O segundo indício foi o surgimento das novas leis de imprensa, que passam a condicionar enormemente os jornalistas e criam uma “polícia da comunicação social”. Qualquer eleição livre e justa assenta na liberdade de expressão e de informação. Ao ser restringida esta liberdade, restringem-se automaticamente as possibilidades de debate e de exercício livre dos direitos eleitorais.
Ainda do ponto de vista institucional e normativo, a tentativa de controlo das eleições por parte do Governo passa por terem transferido a responsabilidade pelo processo de registo eleitoral da Comissão Nacional Eleitoral (órgão independente) para o Executivo. Esta governamentalização do registo eleitoral aparenta ser contrária à Constituição. Felizmente, a oposição vai recorrer ao Tribunal Constitucional.
O grande argumento do Governo e dos seus mais ilustres juristas para ignorarem o artigo 107.º, n.º 2 da Constituição é que noutros países o registo é feito pelo Executivo. É, por exemplo, o caso de Portugal, dizem. É verdade que em Portugal o sistema está centralizado no Ministério da Administração Interna. Contudo, a inscrição é realizada automaticamente na freguesia, órgão eleito do poder local, após a obtenção do cartão de cidadão ou bilhete de identidade.
Vê-se que em Portugal há uma espécie de centralização descentralizada, em que participam o Estado central, entidade emitente do cartão de cidadão, e a freguesia, entidade receptora do recenseamento automático. E não existe, em Portugal, o artigo 107.º, n.º 2 da Constituição da República de Angola. Além do mais, a tendência geral é cada vez mais para a entrega dos processos eleitorais a entidades independentes, surgindo nos países com democracias mais antigas — onde as eleições eram organizadas pelo executivo — novos órgãos e comissões independentes.
Resumindo, podemos afirmar que há três indícios jurídico-normativos de que as eleições de 2017 estão a ser alvo de sequestro: as novas leis eleitorais aprovadas um ano antes das eleições e sem qualquer acordo da oposição; as novas leis de imprensa, mais restritivas e que criam um “polícia da comunicação social”; a nova lei do registo eleitoral, que retira as funções da Comissão Nacional Eleitoral neste processo, doravante realizado pelo Governo.
Além das referidas manobras legais, existem ainda outros indícios do sequestro eleitoral.

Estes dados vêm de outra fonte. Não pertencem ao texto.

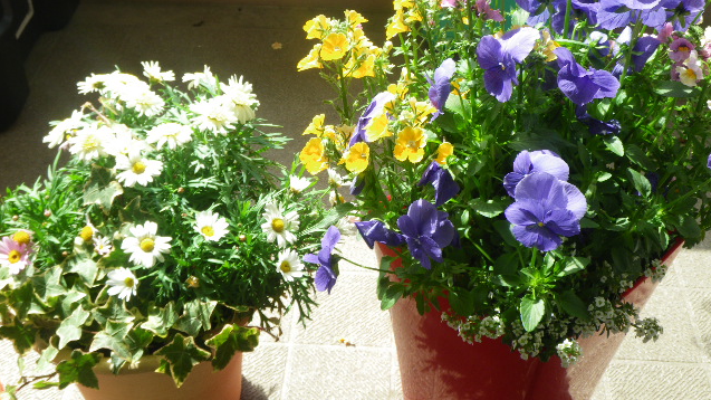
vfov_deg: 25.9
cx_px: 355
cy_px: 185
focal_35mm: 46
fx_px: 867
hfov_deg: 44.6
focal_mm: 7.5
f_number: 5
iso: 50
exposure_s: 1/60
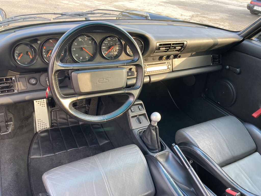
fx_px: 211
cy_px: 98
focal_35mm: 28
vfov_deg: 49.7
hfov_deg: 63.4
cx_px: 130
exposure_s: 1/61
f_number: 1.8
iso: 80
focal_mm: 3.99
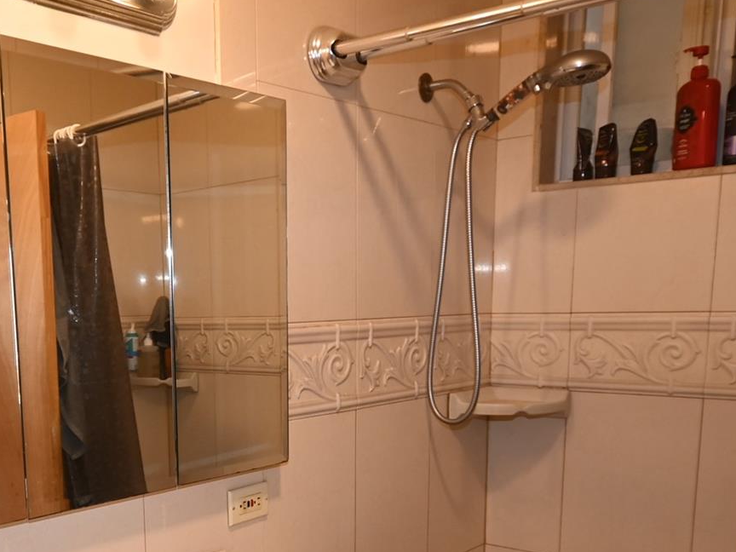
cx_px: 213
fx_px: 872
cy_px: 449
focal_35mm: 41
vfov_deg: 34.0
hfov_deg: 44.7
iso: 320
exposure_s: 1/60
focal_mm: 12
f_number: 4.5
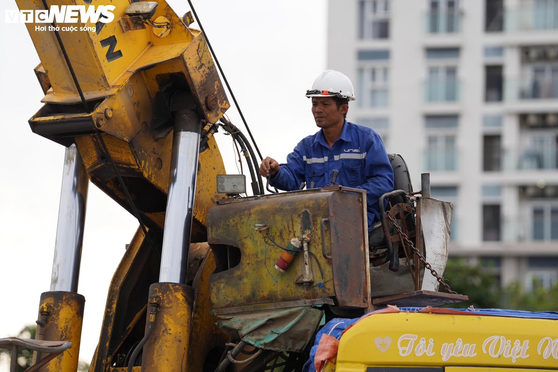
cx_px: 279
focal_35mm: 200
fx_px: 3100
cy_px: 186
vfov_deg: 6.9
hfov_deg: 10.3
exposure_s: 1/1250
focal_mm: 200
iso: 500
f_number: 4
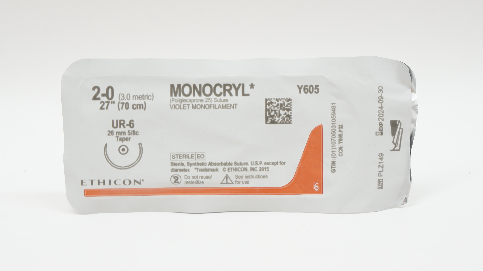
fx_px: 878
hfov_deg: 30.8
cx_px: 240
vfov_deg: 17.6
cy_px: 138
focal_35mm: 69
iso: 400
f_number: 7.1
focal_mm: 43
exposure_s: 1/40
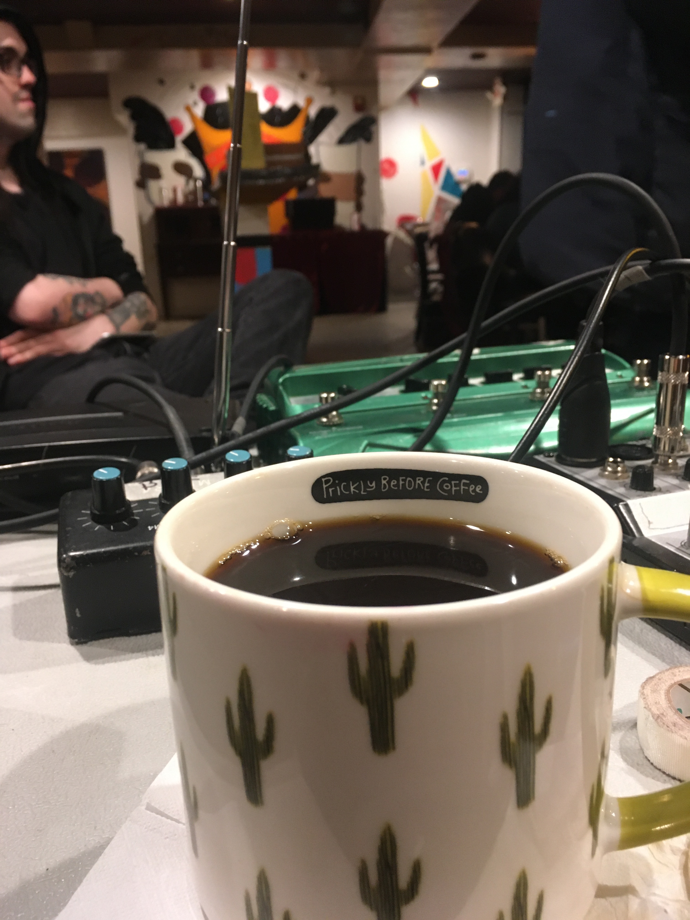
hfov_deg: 48.2
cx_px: 345
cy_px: 460
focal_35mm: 29
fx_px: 771
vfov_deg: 61.7
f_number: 2.2
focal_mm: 4.15
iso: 200
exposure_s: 1/17
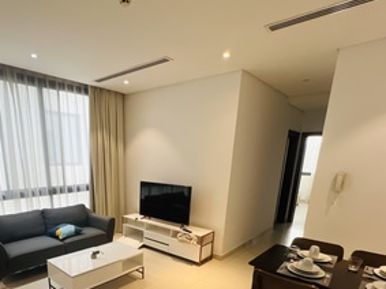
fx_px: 234
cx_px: 141
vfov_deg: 59.1
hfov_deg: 77.4
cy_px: 226
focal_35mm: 21
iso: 125
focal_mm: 1.57
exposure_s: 1/50
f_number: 1.8
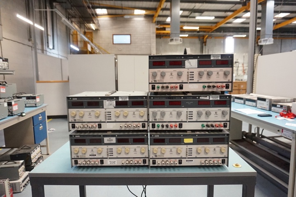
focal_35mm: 24
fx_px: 197
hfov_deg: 73.7
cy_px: 98
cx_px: 148
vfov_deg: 53.1
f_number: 3.5
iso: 3200
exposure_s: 1/160
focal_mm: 16
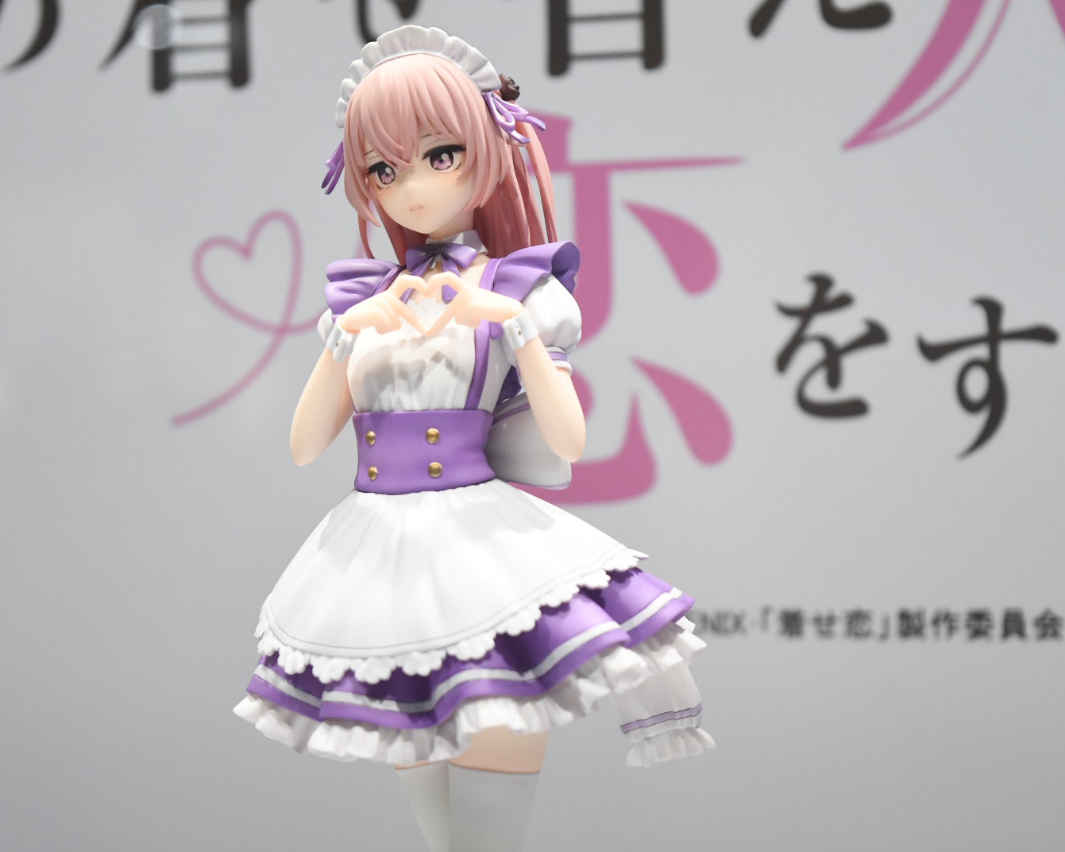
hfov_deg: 20.5
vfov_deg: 16.4
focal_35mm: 94
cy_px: 426
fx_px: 2948
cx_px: 470
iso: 1800
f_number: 5.6
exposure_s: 1/1000
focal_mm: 55
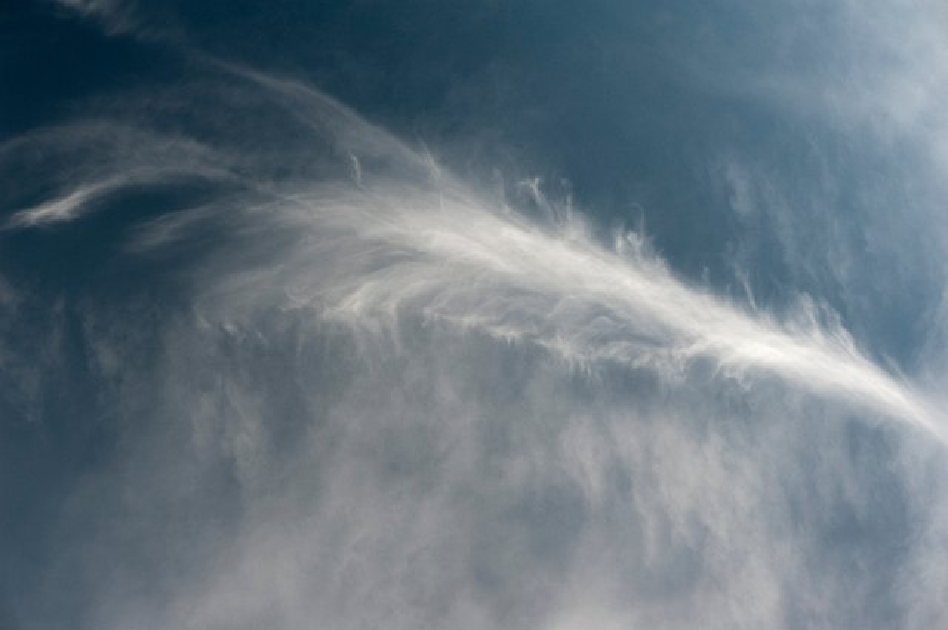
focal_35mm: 50
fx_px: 1315
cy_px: 315
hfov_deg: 39.6
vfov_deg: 26.9
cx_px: 474
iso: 200
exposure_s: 1/90
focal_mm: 50
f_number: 5.6
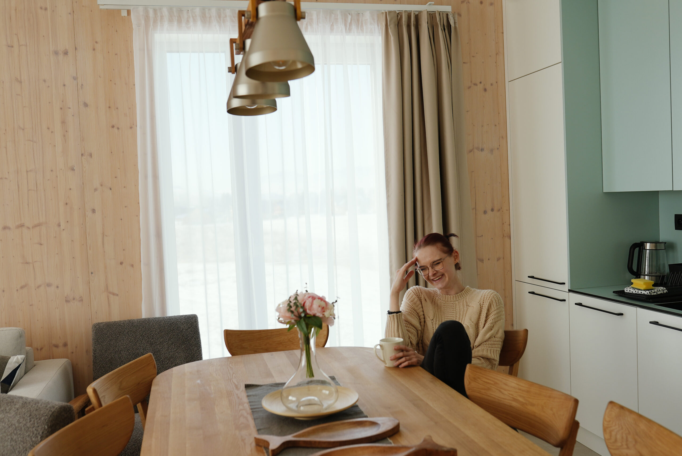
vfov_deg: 37.9
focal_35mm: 35
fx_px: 663
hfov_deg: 54.4
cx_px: 341
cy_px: 228
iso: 100
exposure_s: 1/250
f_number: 4
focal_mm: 35
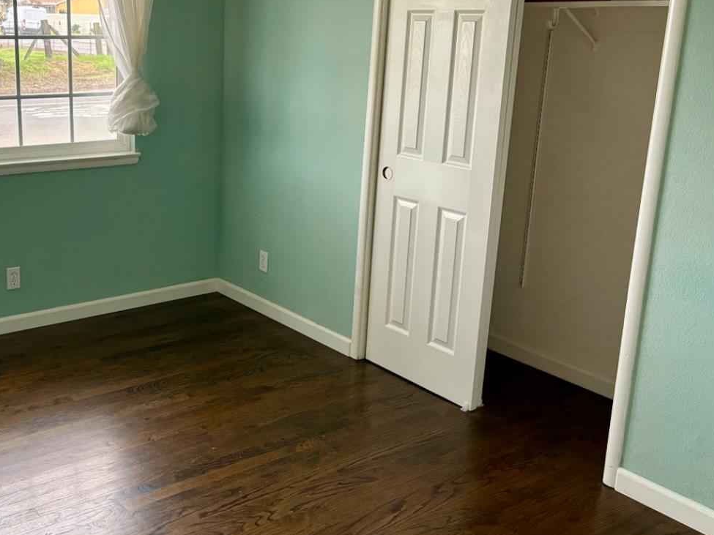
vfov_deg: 35.9
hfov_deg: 45.3
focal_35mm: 40
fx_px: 825
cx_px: 183
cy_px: 220
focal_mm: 5.96
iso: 160
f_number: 1.6
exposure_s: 1/60
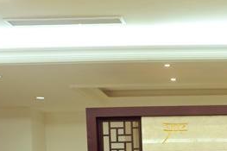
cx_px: 251
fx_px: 498
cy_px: 216
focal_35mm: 79
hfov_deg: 24.0
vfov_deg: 16.0
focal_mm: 26
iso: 1600
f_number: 4.5
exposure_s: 1/80
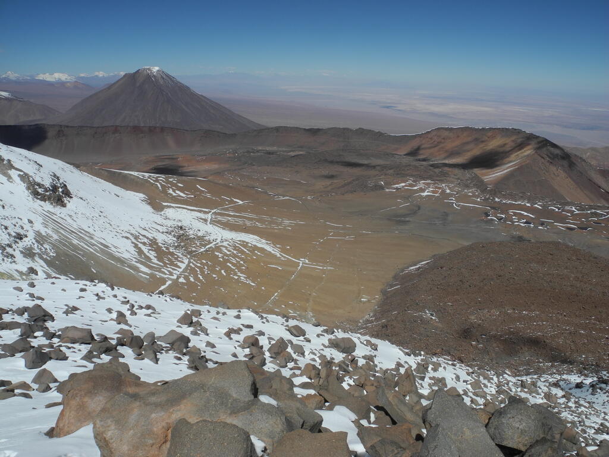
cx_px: 304
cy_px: 228
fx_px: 493
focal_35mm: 28
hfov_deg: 63.4
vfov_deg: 49.7
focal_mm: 6
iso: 100
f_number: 6.3
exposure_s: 1/1000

Um deles é a contratação de uma empresa — empresa-fantasma em Portugal — para apoiar tecnicamente e fornecer equipamentos ao processo do registo eleitoral. Esta empresa é a Sinfic, e já foi objecto de graves desconfianças no anterior processo eleitoral, em que auxiliou activamente o Governo angolano. É uma empresa que está inactiva em Portugal, com graves dificuldades financeiras, e cujos negócios se centram em Luanda. A empresa não goza de uma autonomia financeira mínima para garantir qualquer independência. Uma empresa que está num processo de revitalização (isto é, procurando evitar a falência) e que factura anualmente um milhão de euros, quando recebe um contrato de US $275 milhões, é como se fosse comprada pelo contratante, o Governo de Angola. Sem ele, desaparece.
Um último indício é, passe o plebeísmo, a pancadaria. Começam a ser habituais os incidentes em que “populares” sovam deputados ou fiscais da UNITA, perante a complacência da polícia.
Portanto, face às novas leis que dão poderes ao Governo, restringem a liberdade de imprensa e esvaziam os poderes dos órgãos eleitorais independentes, à contratação de empresas “portuguesas” de apoio técnico às eleições que dependem exclusivamente de Angola para sobreviver, e à cultura de violência sobre a oposição, que eleições livres e justas podem existir em 2017?